PRIMARY teacher education is not in good shape. This is partly because of a series of punitive inspections by the Office for Standards in Education, which has led to the closure of courses and some institutions. It is also the result of an impossible set of requirements laid on initial teacher education.

Currently all institutions or organisations engaged in initial teacher training are required to ensure that all trainees recommended for the award of Qualified Teacher Status meet a number of pre-determined standards. The requirements for would-be primary teachers come to a staggering 768 for most trainees and an unbelievable 851 for those on three to eleven courses. (Since I haven’t passed the proposed TTA national numeracy test, my figures may not be absolutely accurate).

Such requirements have to be met in the space of less than a year by primary postgraduate certificate in education students. Failure to meet any of those 750-odd requirements could prevent a student achieving Qualified Teacher Status.
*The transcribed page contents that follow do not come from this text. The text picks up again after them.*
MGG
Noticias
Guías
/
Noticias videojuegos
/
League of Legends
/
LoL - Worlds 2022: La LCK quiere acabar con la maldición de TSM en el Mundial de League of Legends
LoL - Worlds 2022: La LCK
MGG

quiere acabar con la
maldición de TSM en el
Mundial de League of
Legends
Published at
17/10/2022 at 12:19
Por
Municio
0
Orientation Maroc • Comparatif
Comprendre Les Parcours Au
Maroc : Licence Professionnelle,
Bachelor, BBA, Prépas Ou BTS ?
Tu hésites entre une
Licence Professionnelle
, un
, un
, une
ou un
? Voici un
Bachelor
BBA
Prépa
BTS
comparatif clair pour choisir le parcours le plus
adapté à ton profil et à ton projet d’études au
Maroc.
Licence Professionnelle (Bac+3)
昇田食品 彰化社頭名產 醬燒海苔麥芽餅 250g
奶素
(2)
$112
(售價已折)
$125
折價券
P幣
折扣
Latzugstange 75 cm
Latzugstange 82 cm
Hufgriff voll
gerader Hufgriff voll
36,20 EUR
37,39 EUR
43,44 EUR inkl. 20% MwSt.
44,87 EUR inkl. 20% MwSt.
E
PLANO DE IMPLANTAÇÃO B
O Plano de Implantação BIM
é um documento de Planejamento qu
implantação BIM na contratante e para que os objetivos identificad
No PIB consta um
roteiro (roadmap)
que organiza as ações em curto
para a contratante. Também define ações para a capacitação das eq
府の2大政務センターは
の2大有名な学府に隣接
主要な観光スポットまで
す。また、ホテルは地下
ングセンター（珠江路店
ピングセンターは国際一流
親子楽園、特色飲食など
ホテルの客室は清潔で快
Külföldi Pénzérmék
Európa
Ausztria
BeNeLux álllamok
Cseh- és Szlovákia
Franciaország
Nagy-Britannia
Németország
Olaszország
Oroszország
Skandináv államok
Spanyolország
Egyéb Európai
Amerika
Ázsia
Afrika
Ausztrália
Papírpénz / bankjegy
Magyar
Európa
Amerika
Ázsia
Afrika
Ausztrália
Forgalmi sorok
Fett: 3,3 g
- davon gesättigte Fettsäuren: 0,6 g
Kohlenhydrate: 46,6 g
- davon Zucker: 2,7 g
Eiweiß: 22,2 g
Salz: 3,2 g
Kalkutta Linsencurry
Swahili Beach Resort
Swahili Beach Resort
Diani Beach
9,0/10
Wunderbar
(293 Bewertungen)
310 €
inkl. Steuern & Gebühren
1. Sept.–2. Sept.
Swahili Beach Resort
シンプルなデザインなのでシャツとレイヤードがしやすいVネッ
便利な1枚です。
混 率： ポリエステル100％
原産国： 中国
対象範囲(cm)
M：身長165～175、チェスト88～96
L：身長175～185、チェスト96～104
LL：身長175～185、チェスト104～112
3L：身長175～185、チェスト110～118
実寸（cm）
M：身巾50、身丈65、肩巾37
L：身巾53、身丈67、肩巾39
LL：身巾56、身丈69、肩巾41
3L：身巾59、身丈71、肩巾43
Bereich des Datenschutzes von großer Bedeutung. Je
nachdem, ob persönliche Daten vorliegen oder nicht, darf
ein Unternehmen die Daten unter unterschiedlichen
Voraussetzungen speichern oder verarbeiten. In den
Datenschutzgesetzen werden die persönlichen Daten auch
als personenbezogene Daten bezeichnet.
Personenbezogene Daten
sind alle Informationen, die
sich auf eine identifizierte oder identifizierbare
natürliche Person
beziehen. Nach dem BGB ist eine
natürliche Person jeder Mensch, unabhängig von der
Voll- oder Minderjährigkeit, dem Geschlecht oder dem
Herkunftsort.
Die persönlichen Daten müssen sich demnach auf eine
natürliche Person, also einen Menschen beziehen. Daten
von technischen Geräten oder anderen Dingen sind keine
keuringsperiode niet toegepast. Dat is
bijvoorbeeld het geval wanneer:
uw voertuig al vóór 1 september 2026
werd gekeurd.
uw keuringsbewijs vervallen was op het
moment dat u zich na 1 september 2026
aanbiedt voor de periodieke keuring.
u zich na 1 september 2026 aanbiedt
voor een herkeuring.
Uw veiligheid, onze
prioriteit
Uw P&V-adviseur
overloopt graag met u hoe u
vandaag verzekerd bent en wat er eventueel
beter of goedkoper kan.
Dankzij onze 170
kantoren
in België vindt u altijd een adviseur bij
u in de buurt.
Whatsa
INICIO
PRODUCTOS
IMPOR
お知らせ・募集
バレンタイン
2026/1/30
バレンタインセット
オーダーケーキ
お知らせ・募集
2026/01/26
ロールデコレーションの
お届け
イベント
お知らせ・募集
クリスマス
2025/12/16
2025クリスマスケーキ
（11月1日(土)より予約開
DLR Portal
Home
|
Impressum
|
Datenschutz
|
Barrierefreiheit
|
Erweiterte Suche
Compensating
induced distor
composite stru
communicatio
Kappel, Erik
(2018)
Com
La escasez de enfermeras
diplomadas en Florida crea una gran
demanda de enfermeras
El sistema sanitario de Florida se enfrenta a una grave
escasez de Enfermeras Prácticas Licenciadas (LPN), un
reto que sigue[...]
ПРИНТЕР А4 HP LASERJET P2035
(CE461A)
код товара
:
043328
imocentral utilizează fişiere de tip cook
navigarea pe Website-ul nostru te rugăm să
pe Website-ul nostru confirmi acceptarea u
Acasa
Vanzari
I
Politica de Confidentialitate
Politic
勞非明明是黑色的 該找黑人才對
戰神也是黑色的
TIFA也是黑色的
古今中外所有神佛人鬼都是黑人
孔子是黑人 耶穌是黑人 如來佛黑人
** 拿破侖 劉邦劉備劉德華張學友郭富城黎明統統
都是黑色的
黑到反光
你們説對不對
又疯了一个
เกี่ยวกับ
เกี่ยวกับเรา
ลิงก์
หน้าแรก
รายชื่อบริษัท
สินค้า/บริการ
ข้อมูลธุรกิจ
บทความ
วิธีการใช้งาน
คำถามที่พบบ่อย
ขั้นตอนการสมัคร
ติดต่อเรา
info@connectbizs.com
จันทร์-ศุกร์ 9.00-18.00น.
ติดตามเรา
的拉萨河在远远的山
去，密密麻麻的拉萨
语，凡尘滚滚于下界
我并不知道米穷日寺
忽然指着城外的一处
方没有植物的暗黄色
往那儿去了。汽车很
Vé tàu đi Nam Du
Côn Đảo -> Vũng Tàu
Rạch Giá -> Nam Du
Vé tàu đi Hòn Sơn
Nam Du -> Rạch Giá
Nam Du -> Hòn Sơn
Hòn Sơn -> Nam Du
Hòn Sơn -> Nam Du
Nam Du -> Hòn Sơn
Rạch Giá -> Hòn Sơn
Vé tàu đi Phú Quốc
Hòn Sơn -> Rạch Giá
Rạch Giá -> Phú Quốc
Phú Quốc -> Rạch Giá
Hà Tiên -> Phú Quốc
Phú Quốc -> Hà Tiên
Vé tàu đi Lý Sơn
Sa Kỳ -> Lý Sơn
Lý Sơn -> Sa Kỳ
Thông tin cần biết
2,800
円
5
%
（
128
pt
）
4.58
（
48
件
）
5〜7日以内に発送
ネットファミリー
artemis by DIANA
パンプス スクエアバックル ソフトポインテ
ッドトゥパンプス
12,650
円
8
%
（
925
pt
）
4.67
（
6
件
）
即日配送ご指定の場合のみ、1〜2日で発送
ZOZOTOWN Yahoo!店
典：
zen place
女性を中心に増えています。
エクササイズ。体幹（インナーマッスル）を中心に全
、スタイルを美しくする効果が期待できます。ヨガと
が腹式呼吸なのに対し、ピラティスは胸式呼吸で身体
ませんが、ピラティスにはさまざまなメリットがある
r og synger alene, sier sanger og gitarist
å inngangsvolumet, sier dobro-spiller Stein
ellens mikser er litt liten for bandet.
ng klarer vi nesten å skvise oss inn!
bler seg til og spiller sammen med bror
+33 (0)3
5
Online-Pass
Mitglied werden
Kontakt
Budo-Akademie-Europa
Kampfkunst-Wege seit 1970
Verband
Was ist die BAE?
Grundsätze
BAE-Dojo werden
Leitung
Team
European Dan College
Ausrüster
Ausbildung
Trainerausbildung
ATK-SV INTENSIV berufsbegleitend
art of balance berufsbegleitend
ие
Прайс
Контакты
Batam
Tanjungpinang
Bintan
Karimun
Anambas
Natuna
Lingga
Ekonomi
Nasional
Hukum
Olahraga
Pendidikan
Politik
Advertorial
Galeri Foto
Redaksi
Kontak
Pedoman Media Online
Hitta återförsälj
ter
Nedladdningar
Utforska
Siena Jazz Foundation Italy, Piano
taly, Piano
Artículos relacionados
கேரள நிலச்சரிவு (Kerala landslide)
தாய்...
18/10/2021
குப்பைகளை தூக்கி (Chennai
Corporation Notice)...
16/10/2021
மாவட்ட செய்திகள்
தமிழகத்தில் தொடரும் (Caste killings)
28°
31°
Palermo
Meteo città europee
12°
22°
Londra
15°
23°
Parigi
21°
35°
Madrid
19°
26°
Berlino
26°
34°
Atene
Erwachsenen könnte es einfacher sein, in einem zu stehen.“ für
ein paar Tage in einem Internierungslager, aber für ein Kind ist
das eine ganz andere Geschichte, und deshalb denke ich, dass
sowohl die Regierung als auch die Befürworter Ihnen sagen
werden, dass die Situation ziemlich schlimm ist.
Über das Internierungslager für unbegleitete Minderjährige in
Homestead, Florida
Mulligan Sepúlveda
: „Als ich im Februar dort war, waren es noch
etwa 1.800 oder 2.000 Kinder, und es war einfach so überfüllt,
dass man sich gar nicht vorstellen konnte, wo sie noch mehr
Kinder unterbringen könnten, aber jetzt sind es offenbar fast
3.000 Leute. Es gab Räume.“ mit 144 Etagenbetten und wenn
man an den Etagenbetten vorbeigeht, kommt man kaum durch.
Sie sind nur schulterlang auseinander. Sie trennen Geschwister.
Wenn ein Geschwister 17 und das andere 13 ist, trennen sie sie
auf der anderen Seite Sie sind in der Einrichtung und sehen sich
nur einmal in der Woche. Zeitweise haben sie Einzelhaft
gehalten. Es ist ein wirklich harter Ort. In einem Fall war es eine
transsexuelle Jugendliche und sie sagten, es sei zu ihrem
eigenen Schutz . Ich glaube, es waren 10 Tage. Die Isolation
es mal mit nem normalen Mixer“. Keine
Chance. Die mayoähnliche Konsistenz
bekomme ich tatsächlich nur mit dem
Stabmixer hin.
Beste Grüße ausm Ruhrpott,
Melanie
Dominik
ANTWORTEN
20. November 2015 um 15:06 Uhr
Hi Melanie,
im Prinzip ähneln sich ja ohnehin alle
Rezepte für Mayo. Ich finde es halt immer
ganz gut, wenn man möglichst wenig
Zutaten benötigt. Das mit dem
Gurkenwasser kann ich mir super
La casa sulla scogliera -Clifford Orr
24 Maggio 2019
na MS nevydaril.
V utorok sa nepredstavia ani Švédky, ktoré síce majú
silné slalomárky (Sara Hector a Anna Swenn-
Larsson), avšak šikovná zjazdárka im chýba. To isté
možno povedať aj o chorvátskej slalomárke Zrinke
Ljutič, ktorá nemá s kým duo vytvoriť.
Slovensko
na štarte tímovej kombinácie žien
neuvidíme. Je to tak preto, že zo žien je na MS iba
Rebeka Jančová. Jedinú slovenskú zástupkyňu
To guarantee that “trainees” have met those requirements, institutions not only have to provide courses targeted at those standards but also are expected to ensure that the achievement of these standards by each individual trainee is audited and backed up by appropriate evidence.

There is widespread disquiet in both higher education institutions and in schools providing school-centred initial training over the nature of some of the current standards. There is even greater anxiety over the sheer impossibility of ensuring that each of the standards has been met and of providing adequate evidence for their achievement.

In a ballot recently conducted by the National Primary Teacher Education Conference more than 90 per cent of those responding believed they were being forced to comply with the unreasonable belief that all such requirements can be, and are, being met.

The conference asked Electoral Reform Ballot Services to conduct that ballot to ensure secrecy and impartiality in its conduct and in the reporting of its findings. The ballot had to be a secret one because for an institution or organisation to admit publicly the impossibility of meeting all 750-odd requirements could result in its trainees being deprived of the award of QTS. It could also be declared non-compliant and might lose its accreditation for initial teacher as a result of action by the Teacher Training Agency.

The clear implication of the ballot is that government policy in relation to initial primary teacher education is not working. An unknown proportion of newly-qualified primary teachers may not have achieved all of the mandatory standards.

The disquiet is not the result of whingeing from proponents of “old” teacher education or from new-style “dark forces of conservatism”. Teacher education has probably embraced more change, more regulation and more inspection than any other sector of the education service. The concern arises from educational, logistical, demographic and, most importantly, ethical considerations.

The TTA and the Department for Education and Employment need urgently to reconsider whether courses and trainees can be validly judged through a performance measurement related to 750 odd competencies.

They have to address the logistical impossibility of any institution being able to ensure that all successful trainees meet each requirement.

How many young people will be attracted into teacher preparation courses when they realise that failure to meet just one out of 750 odd requirements (plus a poor performance in the three national tests) could scupper their chances of entering teaching? How many have already been put off by knowledge of these requirements? How many will “drop out” of courses as these requirements bear down?

Most important of all, the DFEE and TTA need to face a major ethical issue. Primary tutors, teacher-mentors, newlyqualified teachers and “trainees” who believe that the official requirements cannot be fully met are caught up in a pernicious form of professional hypocrisy which makes them unable to admit the fact publicly for fear for their professional futures.

It forces them to collude in what they see as professional falsehood. The result is emotional distress and debilitation which inevitably affects the quality of their professional work as well as their personal lives.

The DFEE and the TTA need to adopt an ethical policy for initial teacher education. The suggested consultation gives them an opportunity to listen, and act upon, the concerns of providers. NaPTEC hopes that the results of its ballot will persuade them to enter into a dialogue to arrive at a position which is educationally sound, politically acceptable, accountable, feasible and, most important of all, ethically defensible.

Colin Richards is a professor of education and chair of the National Primary Teacher Education Conference.